Exercise brief –
Would you please transcribe the records below from the line with "After each view, print" through their final line, exactly and with no other lines?

%%

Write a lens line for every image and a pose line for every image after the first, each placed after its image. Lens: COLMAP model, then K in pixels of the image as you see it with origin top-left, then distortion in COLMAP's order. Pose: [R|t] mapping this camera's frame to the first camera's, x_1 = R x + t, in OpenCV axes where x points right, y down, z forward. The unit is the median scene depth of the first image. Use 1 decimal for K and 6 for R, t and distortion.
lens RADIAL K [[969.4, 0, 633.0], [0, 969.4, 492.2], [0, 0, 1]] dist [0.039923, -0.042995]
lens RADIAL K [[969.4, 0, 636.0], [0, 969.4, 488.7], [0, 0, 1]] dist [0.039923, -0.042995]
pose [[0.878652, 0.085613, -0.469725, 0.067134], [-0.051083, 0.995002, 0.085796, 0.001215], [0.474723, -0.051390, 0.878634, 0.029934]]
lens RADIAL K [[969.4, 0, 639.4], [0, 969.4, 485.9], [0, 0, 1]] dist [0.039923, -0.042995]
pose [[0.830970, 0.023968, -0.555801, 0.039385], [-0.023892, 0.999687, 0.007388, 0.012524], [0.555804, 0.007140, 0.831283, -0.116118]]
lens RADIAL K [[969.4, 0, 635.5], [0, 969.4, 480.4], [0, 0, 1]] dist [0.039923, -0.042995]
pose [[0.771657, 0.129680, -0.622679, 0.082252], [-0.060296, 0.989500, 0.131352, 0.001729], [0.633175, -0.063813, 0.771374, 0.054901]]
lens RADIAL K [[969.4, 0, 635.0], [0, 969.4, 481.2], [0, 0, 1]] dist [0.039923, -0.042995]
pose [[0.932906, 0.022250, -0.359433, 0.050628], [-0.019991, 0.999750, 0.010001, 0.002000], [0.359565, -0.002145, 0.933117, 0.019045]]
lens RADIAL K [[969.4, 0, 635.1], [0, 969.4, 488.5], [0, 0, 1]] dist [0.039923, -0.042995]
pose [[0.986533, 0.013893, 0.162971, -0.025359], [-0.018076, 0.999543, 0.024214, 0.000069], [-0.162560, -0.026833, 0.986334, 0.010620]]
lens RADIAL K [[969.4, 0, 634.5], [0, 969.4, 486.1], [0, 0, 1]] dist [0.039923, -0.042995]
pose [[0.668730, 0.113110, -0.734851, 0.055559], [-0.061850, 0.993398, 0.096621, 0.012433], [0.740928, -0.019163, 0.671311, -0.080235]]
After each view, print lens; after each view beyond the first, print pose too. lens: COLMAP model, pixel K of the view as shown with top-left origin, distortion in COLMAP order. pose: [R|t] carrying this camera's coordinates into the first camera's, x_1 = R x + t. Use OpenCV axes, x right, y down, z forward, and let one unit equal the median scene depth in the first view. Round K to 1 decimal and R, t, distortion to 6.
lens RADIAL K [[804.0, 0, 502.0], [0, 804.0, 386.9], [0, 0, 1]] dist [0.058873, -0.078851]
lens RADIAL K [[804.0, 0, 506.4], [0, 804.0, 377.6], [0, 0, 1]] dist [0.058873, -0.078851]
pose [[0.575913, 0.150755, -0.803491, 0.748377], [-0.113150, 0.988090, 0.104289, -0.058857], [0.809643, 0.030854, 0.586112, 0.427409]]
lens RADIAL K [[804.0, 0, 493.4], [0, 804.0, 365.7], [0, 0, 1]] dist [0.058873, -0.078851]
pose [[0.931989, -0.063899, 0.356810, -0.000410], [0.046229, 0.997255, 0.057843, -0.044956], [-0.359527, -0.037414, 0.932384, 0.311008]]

%%

Result –
After each view, print lens; after each view beyond the first, print pose too. lens: COLMAP model, pixel K of the view as shown with top-left origin, distortion in COLMAP order. pose: [R|t] carrying this camera's coordinates into the first camera's, x_1 = R x + t. Use OpenCV axes, x right, y down, z forward, and let one unit equal the median scene depth in the first view. Round K to 1 decimal and R, t, distortion to 6.
lens RADIAL K [[804.0, 0, 502.0], [0, 804.0, 386.9], [0, 0, 1]] dist [0.058873, -0.078851]
lens RADIAL K [[804.0, 0, 506.4], [0, 804.0, 377.6], [0, 0, 1]] dist [0.058873, -0.078851]
pose [[0.575913, 0.150755, -0.803491, 0.748377], [-0.113150, 0.988090, 0.104289, -0.058857], [0.809643, 0.030854, 0.586112, 0.427409]]
lens RADIAL K [[804.0, 0, 493.4], [0, 804.0, 365.7], [0, 0, 1]] dist [0.058873, -0.078851]
pose [[0.931989, -0.063899, 0.356810, -0.000410], [0.046229, 0.997255, 0.057843, -0.044956], [-0.359527, -0.037414, 0.932384, 0.311008]]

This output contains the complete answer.